→ **Work instructions**
Report every line of the material that contains the string "chambres".

→ **Records supplied**
※
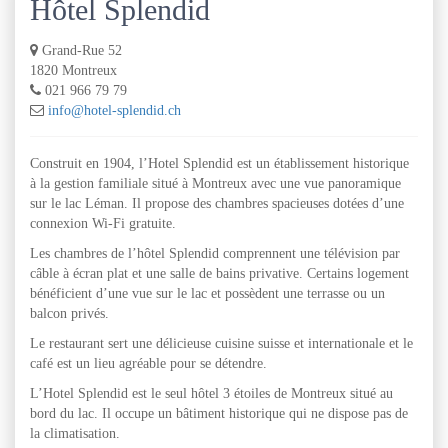
Hôtel Splendid
Grand-Rue 52
1820 Montreux
021 966 79 79
info@hotel-splendid.ch
Construit en 1904, l’Hotel Splendid est un établissement historique
à la gestion familiale situé à Montreux avec une vue panoramique
sur le lac Léman. Il propose des chambres spacieuses dotées d’une
connexion Wi-Fi gratuite.
Les chambres de l’hôtel Splendid comprennent une télévision par
câble à écran plat et une salle de bains privative. Certains logement
bénéficient d’une vue sur le lac et possèdent une terrasse ou un
balcon privés.
Le restaurant sert une délicieuse cuisine suisse et internationale et le
café est un lieu agréable pour se détendre.
L’Hotel Splendid est le seul hôtel 3 étoiles de Montreux situé au
bord du lac. Il occupe un bâtiment historique qui ne dispose pas de
la climatisation.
※
→ **Result of this task**
sur le lac Léman. Il propose des chambres spacieuses dotées d’une
Les chambres de l’hôtel Splendid comprennent une télévision par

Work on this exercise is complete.